## JOB
Which lines of the listing below contain the word "forum"? Return them.
--- EXTRACTED DATA Enclosed Below ---
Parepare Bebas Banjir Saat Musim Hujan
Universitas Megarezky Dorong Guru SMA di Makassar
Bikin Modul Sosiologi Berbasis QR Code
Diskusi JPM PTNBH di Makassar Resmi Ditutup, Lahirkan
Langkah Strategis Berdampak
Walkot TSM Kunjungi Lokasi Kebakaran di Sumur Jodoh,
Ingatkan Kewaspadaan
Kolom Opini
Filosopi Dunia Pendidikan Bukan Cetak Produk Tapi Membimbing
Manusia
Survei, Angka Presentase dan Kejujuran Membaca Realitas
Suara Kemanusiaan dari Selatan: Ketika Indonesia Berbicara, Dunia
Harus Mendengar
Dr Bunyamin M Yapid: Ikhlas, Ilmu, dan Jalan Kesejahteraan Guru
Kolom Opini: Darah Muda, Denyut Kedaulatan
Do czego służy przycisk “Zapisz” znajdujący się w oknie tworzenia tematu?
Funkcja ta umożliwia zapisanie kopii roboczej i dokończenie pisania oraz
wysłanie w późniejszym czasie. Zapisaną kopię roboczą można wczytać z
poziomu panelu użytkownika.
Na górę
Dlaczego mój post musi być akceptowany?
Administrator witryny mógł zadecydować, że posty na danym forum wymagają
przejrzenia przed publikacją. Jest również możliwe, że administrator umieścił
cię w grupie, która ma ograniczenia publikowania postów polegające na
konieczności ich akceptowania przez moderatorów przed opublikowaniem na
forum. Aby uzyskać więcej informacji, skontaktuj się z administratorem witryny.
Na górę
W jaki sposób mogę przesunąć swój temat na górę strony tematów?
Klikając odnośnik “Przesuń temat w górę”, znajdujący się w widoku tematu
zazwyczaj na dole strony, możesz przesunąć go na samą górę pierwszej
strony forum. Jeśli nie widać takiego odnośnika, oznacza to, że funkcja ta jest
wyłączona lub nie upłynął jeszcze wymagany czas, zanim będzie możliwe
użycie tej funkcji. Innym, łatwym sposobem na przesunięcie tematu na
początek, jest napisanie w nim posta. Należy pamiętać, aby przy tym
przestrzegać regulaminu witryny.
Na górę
--- End of Enclosed EXTRACTED DATA ---
## EXERCISE ANSWER
Administrator witryny mógł zadecydować, że posty na danym forum wymagają
forum. Aby uzyskać więcej informacji, skontaktuj się z administratorem witryny.
strony forum. Jeśli nie widać takiego odnośnika, oznacza to, że funkcja ta jest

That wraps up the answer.